Через некоторое время после случившегося, мне передавал тот же Стахович, что он, будучи в давнишних хороших отношениях с Гучковым, беседовал, однажды, с ним относительно всего этого происшествия, причем Гучков ему сказал, что Столыпин еще 1-го января просил Государя не помещать в список присутствующих членов Государственного Совета - Дурново и Трепова, но что Его Величество на это не согласился. Затем, Столыпин прибавил Гучкову:

"Если бы я захотел, чтобы граф Витте не был помещен, то я уверен, что на это Его Величество согласился бы; но только я не решился этого сделать, так как я знаю, какою большою репутацией пользуется граф Витте за границей, и это произвело бы большой шум в Европе".

Еще на-днях, на приеме у вновь прибывшего австро-венгерского посла, ко мне подошел один старец в ленте и спросил меня: не могу ли я его принять. Я сказал, что с большим удовольствием, и указал на следующий день и час. Старик этот ко мне явился и начал рассказывать взволнованным голосом следующее: он представился, что он член совета министра внутренних дел, тайн. сов. Пшерадский, что он один из ближайших сотрудников Столыпина, что Столыпин назначил его членом совета, и вот что с ним случилось. Рассказ его часто прерывался слезами.

Когда, говорил он, Государь не принял последнюю отставку Столыпина по делу о введении земств в Западных губерниях, то главный мотив, который увидел Государь для отказа, был тот, что, мол, Столыпин прекратил революцию и что при нем не будет {485} более производиться всяких анархических убийств. Столыпин это и хотел доказать, что при нем, действительно, более революционно-анархических убийств быть не может.

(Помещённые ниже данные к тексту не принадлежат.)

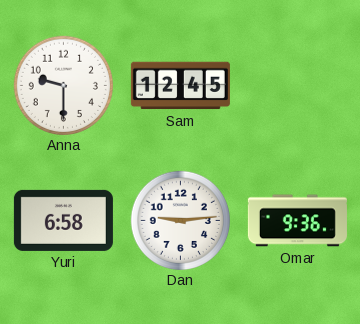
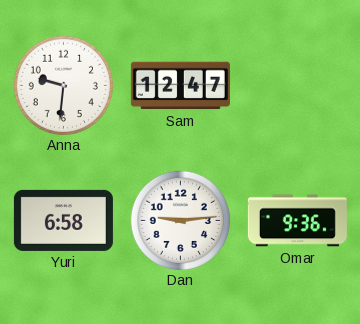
Anna: 9:30 -> 9:31
Sam: 12:45 -> 12:47
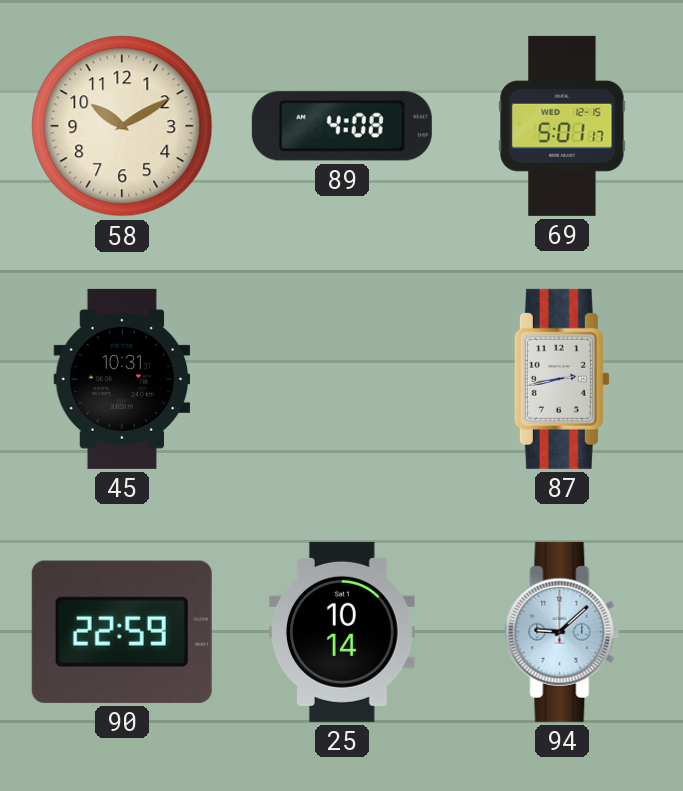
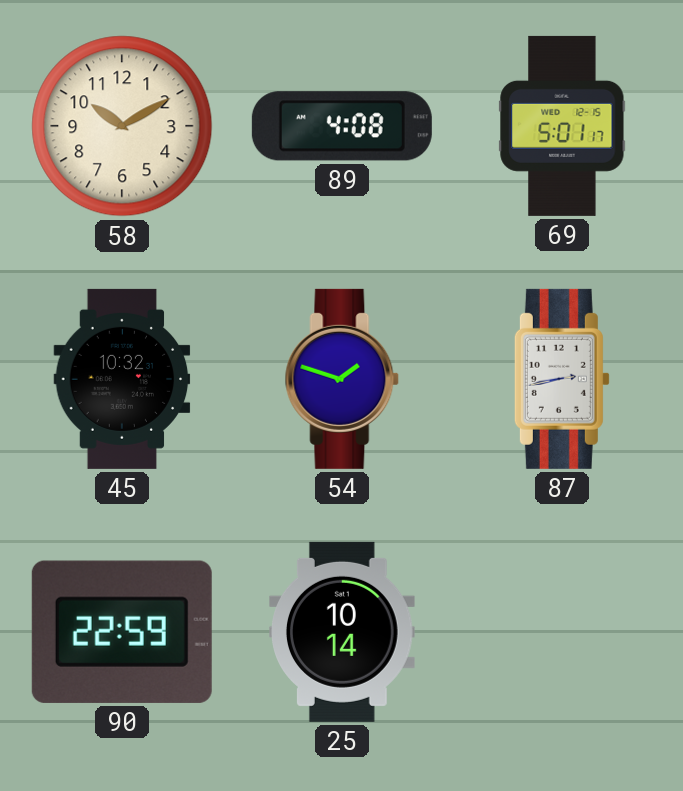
45: 10:31 -> 10:32
54: none -> 1:48
94: 9:08 -> none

Как раз через некоторое время последовало убийство одного прокурора в поезде. Убийство это явно было совершено революционерами-анархистами, но все следствие было ведено так, что, моль, это было простое убийство, на почве грабежа.

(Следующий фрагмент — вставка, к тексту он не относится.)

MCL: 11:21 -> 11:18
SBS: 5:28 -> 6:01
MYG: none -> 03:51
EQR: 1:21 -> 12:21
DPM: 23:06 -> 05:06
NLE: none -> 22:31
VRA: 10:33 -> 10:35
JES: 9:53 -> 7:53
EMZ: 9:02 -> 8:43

Наконец было поймано лицо, которое прямо указало, что оно убило и по решению революционного комитета. Это лицо поместили в Севастополе в тюрьму. Затем тюремщики устроили так, что дали возможность этому лицу бежать, но одновременно сделали таким образом, что как только он убежал, часовые его сейчас же застрелили и, таким образом, следы того, что это было преступление на почве революционно-анархической, скрыты.

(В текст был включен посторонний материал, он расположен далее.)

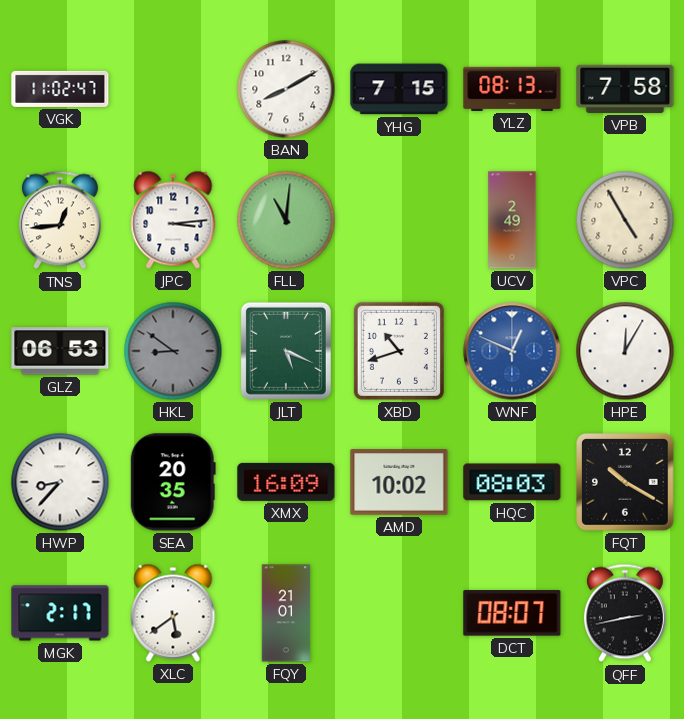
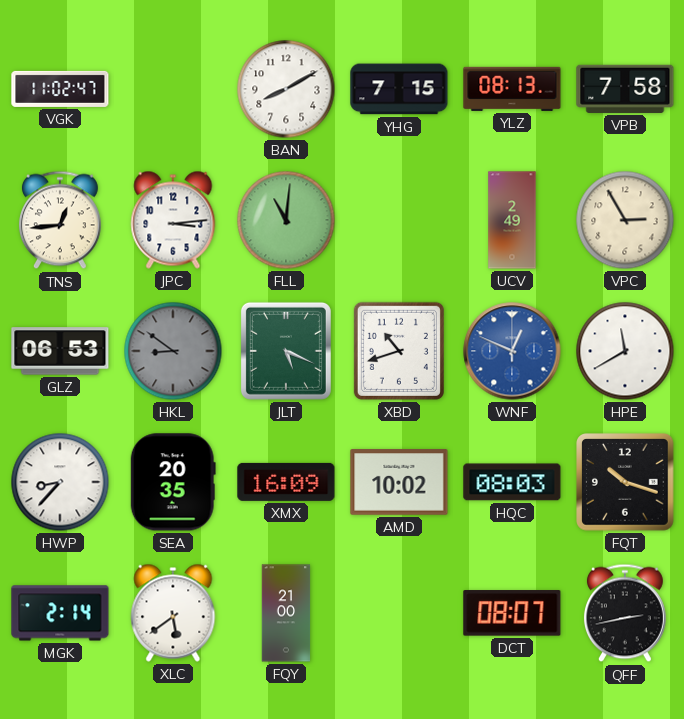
VPC: 4:55 -> 2:55
HPE: 12:05 -> 11:40
FQT: 10:20 -> 10:18
MGK: 2:17 -> 2:14
FQY: 21:01 -> 21:00
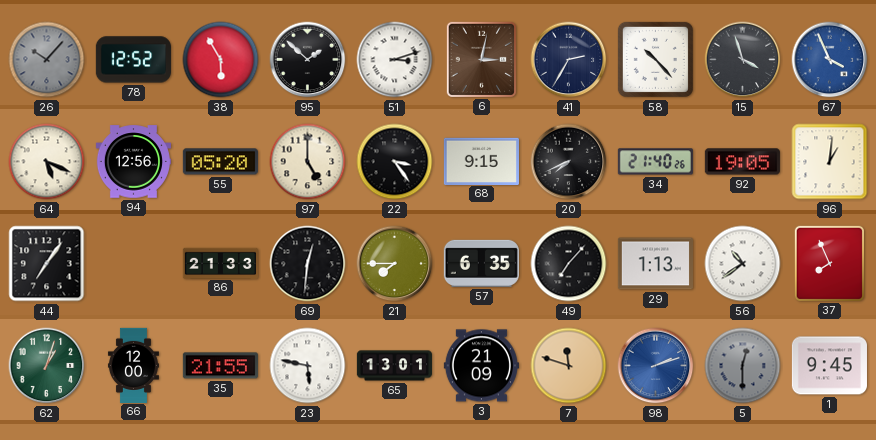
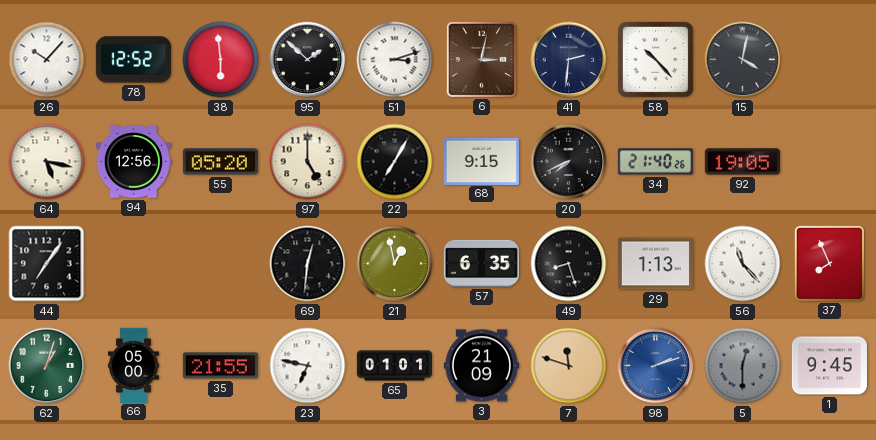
26 dial: grey -> white
38: 5:55 -> 5:59
41: 2:35 -> 2:31
15: 3:57 -> 4:02
67: 3:56 -> none
64: 5:19 -> 5:17
22: 3:24 -> 7:05
96: 1:01 -> none
86: 21:33 -> none
21: 7:45 -> 12:58
49: 7:07 -> 8:27
56: 10:39 -> 11:23
66: 12:00 -> 05:00
23: 5:47 -> 6:47
65: 13:01 -> 01:01
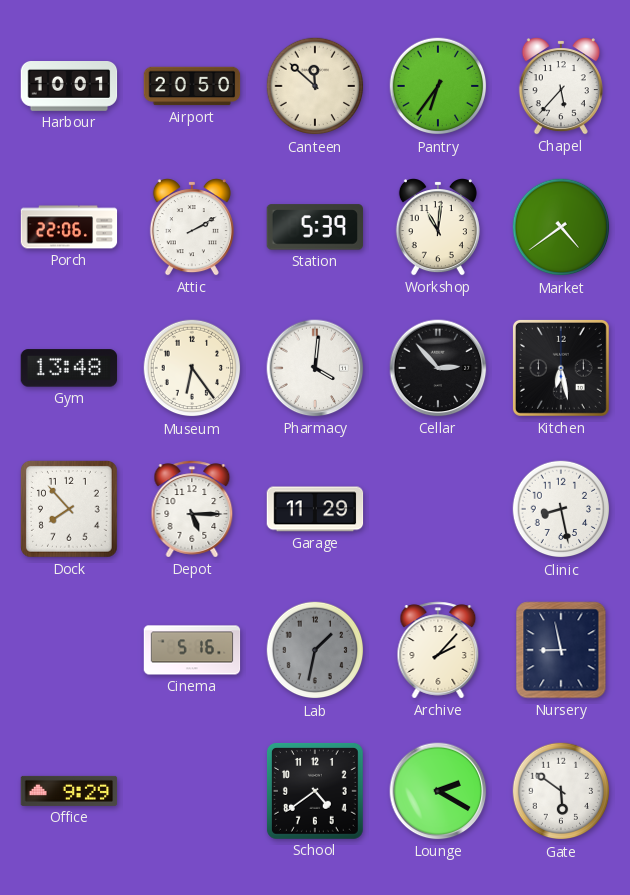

Затем произошло следующее, лично его, старика, касающееся: на сестре его жены женат некий морской офицер Курош. Этот Курош в 1905 году, когда в Финляндии, в крепости Гельсингфорсе, тамошние революционеры подняли революционный флаг, со своего судна стрелял в этих революционеров. Тогда же было постановлено предать его смерти и послали ему этот смертный приговор, но почему то, по той или другой причине, приговор этот не был приведен в исполнение.

Затем, так как теперь снова обострились отношения между Финляндией и русским правительством, то финляндские революционеры снова подняли вопрос о Куроше, но решили, что лучше убить не самого Куроша, а его сына - юношу 17-ти лет, находящегося в одном из петербургских учебных заведений, и в мотивировке своего решения постановили, что если убьют Куроша, так что же, Курош мучиться не будет, а вот, если они убьют его сына, то это тогда будет более мучительно для Куроша, потому что он сына любит и всю свою жизнь будет мучиться и, таким образом, получить должное возмездие за то, что он стрелял в революционеров.

Вот, продолжал этот почтенный старик, Курош поехал в плавание. Мы поехали на дачу, которую занимал Курош, где-то недалеко от Риги. Там были: мой племянник, его, Куроша, сын и жена Куроша. Жена уехала. Таким образом, на даче остался этот старик Пшерадский, его жена и сын Куроша. Вот старик мне рассказывает: раз вечером, когда этот молодой человек ложился спать, то он и его жена пришли в его комнату с ним проститься. Он, племянник старика, подошел к окну и хотел его запереть, {486} а окно выходило в сад, - в это время у окна появился какой-то человек и в то время, когда он закрывал окно, сделал несколько выстрелов и убил его наповал.